[Dataset entries]
· · · ·

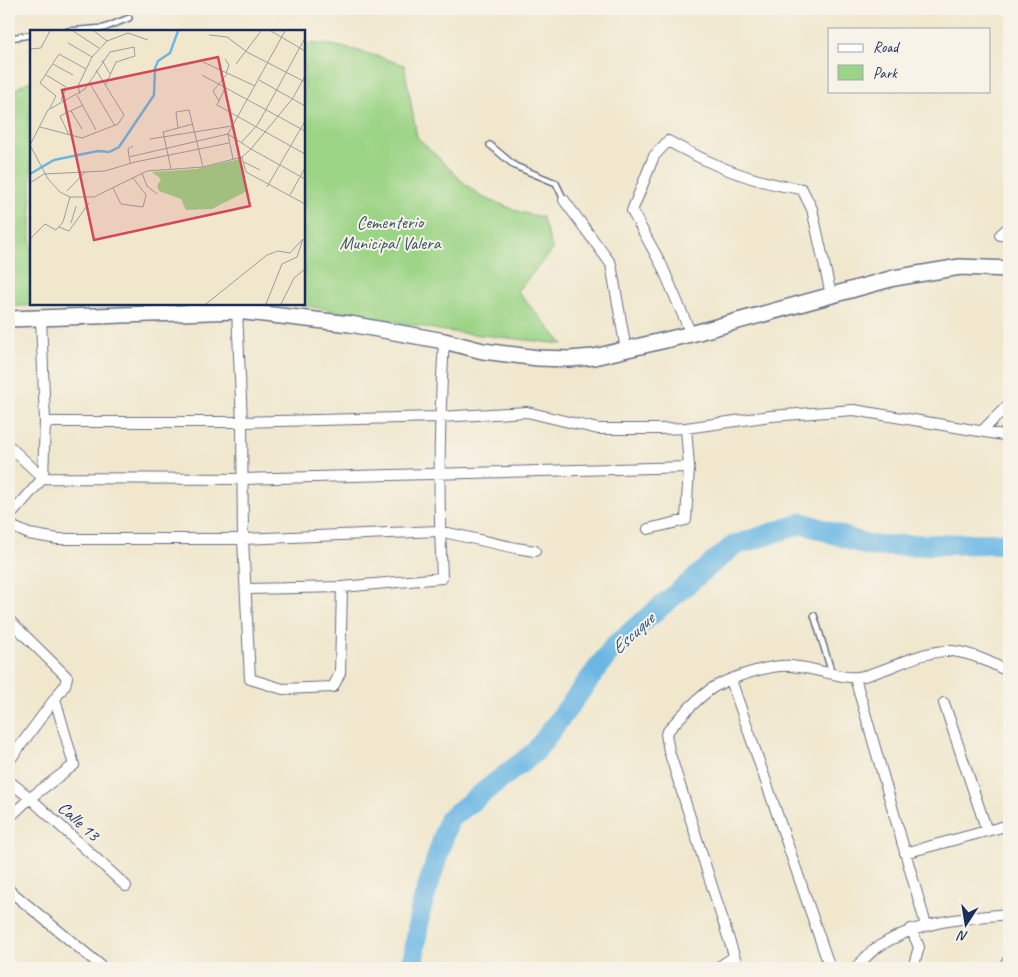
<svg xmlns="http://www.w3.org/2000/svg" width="1018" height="977" viewBox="0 0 1018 977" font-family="Caveat,sans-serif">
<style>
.green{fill:#9cd486;stroke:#5c8272}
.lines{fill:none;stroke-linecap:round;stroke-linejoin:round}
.river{stroke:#6bb7e4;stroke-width:21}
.service-casing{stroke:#666f85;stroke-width:8}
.minor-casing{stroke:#666f85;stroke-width:12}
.secondary-casing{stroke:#666f85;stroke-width:18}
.service{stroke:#fff;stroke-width:5}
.minor{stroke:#fff;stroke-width:10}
.secondary{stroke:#fff;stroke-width:15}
.labels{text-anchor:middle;stroke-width:4;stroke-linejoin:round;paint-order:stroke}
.park-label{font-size:18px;fill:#3b5868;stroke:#f7f3e8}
.street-label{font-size:18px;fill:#1b2f5e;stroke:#f7f3e8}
.water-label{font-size:19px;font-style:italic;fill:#335886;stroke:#f7f3e8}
.inset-river{fill:none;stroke:#6bb7e4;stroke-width:2.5}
.inset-road{fill:none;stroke:#9b9da1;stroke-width:1}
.view{fill:#d1495b;fill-opacity:0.15;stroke:#d1495b;stroke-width:2.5}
.inset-edge{fill:none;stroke:#1b2f5e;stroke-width:2.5}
</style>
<rect width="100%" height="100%" fill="#f7f3e8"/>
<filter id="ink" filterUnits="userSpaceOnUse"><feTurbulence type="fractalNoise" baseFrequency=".02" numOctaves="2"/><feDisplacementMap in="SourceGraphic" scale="10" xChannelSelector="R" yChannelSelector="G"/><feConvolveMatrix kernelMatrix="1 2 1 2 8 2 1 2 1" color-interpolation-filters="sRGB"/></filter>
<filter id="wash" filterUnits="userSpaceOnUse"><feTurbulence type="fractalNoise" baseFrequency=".0096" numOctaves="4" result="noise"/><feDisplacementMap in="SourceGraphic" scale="20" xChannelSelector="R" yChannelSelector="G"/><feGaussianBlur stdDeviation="1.12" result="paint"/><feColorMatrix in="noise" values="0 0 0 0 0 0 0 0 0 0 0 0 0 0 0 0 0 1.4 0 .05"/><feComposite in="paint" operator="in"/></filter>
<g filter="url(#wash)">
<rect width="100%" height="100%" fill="#f0e7cd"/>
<path class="green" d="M 304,43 C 338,43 371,54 404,65 L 417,137 L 462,181 L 482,197 L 523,213 L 542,217 L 553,250 L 517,291 L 563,344 L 445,331 L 297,304 L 304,304 Z
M 31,80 L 31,304 L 207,304 L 9,306 L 9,93 Z"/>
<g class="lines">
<path class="river" d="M 412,968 L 420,912 L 449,819 L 535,752 L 615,645 L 733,546 L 803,523 L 870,546 L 1009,543"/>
</g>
</g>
<g filter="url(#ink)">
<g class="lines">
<defs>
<path id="service" d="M 68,31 L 104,28 L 129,18
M 9,38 L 31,35
M 490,145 L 515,166 L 556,183 L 564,200
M 814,615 L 830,667 L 830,673"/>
<path id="minor" d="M 564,200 L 611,264 L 626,350
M 1000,235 L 1009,227
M 237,311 L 242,422 L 243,539 L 250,679 L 283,689 L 333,687 L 340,673 L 342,587
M 41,317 L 45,422 L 43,478
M 691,334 L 662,266 L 632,211 L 654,156 L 668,141 C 714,166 750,182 802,189 L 812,209 L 831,295
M 45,422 L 242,422 L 439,417 L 527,412 L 598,429 L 659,429 L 686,428 L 771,416 L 854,410 L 1009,436
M 982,431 L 1009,404
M 9,446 L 43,478
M 43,478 L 243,479 L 689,467
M 9,517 L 43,478
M 9,525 L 29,534 L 58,539 L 243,539 L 439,531 L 516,548 L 535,551
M 648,529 L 686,520 L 689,467 L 686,428
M 246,589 L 342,587 L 442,578 C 438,499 439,421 444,341
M 9,620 L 67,677 L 65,685 L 9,761
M 855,678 L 926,925
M 731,680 L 830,968
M 944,703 L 987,831
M 9,781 L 30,798 L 126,886
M 9,818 L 30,798 L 74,765 L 55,699
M 905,853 L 1009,825
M 9,890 L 100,965
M 911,929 L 919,947 L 913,968
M 717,968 L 734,957
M 738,968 L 669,751 L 666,734 C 674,722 702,694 714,687 C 732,677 771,664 791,666 C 802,667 813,669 824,672 C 836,674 846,679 858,677 C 889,672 920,649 952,651 C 972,653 992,663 1009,672
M 855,968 C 862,962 868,954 875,949 C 915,921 962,918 1009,914
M 1002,968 L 1009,960"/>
<path id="secondary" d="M 9,319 L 237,311 L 350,324 L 444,341 L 483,351 L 538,358 L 569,359 L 594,357 L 691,334 L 894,278 L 960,267 L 1009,269"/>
</defs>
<use href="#service" class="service-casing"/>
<use href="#minor" class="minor-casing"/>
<use href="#secondary" class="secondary-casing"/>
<use href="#service" class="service"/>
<use href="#minor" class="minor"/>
<use href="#secondary" class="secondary"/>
</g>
</g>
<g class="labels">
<g class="park-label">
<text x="390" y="228">Cementerio<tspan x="390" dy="21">Municipal Valera</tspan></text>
</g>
<g class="street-label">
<text transform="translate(79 821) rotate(42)" y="6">Calle 13</text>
</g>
<g class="water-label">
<text transform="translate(632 633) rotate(-43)" y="7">Escuque</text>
</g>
</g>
<g transform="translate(30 30)">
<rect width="275" height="275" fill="#f0e7cd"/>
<path d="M 210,129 L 217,161 L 182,179 L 156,180 L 151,169 L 129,161 L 127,156 L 131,149 L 122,142 L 166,139 Z" fill="#9cd486"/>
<path class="inset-river" d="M 0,144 L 24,130 L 68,121 L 79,122 L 89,117 L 124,65 L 125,38 L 128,31 L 140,23 L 148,1"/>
<path class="inset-road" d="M 43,1 L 69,18M 64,1 L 77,11M 241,1 L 275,21M 179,5 L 197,7 L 217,22 L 275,52M 38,13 L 62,27M 0,19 L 11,18 L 20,1M 195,29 L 199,35 L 196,43M 72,30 L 80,44M 173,32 L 225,56M 23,34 L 43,45M 206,34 L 231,1M 16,45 L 36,57 L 31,71M 172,45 L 275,101M 229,50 L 275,76M 59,52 L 85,96M 195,58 L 187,75 L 275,124M 50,64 L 48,56 L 62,27 L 77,11 L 98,3 L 118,10M 47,65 L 66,100M 189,71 L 183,61 L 197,44M 20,78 L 26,66 L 10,53 L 29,24 L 56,39M 41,81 L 52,99M 10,97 L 52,108 L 88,94 L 94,85 L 66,40M 148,98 L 146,82 L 159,80 L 173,137M 198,104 L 255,1M 198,104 L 221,119 L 263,68 L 275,46M 198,104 L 203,129M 39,105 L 30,86 L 53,75M 120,109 L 202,96M 211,113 L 228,94 L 275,8M 0,115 L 18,80 L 55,59 L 80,22 L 104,17 L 105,26 L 86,32 L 76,54M 0,115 L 18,149 L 30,162 L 40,167 L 64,167 L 117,141 L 173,137 L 212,127 L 221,119 L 275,149M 99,127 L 198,104M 212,127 L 216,142 L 275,174M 214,132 L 230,140M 100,133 L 98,119 L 103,116M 141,139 L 133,102 L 163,94M 112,143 L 117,156 L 127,164M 0,153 L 14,144 L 75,141 L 105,132 L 199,113M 237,157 L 275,91M 83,158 L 91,174 L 113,177 L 116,165 L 103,148M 37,161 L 55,142M 260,165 L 275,138M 41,193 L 46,176M 29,197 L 39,201 L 59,173M 0,209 L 15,194 L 26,200 L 33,192 L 40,167M 176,274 L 237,225 L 248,221 L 260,223 L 273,209 L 267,227 L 252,234 L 236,274M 251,274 L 264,248 L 275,239"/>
<path class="view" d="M 188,27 L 220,176 L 64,210 L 32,60 Z"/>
<rect width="275" height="275" class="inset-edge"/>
</g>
<rect width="1018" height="977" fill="none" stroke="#f7f3e8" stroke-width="30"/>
<rect x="828" y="28" width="162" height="65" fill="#f7f3e8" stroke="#9fa5b1"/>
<rect x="838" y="44" width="25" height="8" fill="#ffffff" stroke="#9fa5b1"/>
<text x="873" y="52" font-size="15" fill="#1b2f5e">Road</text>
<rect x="838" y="65" width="25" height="15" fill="#9cd486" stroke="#9fa5b1"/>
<text x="873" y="78" font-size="15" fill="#1b2f5e">Park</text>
<g transform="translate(966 924) rotate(192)" stroke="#f7f3e8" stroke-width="4" paint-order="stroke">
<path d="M0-4L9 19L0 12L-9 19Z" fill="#1b2f5e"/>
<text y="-8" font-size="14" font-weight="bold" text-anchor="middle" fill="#1b2f5e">N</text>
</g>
</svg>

· · · ·

_Work order_: Which lines of the records hold the string "yChannelSelector"? Copy each one.

_Completed exercise_:
<filter id="ink" filterUnits="userSpaceOnUse"><feTurbulence type="fractalNoise" baseFrequency=".02" numOctaves="2"/><feDisplacementMap in="SourceGraphic" scale="10" xChannelSelector="R" yChannelSelector="G"/><feConvolveMatrix kernelMatrix="1 2 1 2 8 2 1 2 1" color-interpolation-filters="sRGB"/></filter>
<filter id="wash" filterUnits="userSpaceOnUse"><feTurbulence type="fractalNoise" baseFrequency=".0096" numOctaves="4" result="noise"/><feDisplacementMap in="SourceGraphic" scale="20" xChannelSelector="R" yChannelSelector="G"/><feGaussianBlur stdDeviation="1.12" result="paint"/><feColorMatrix in="noise" values="0 0 0 0 0 0 0 0 0 0 0 0 0 0 0 0 0 1.4 0 .05"/><feComposite in="paint" operator="in"/></filter>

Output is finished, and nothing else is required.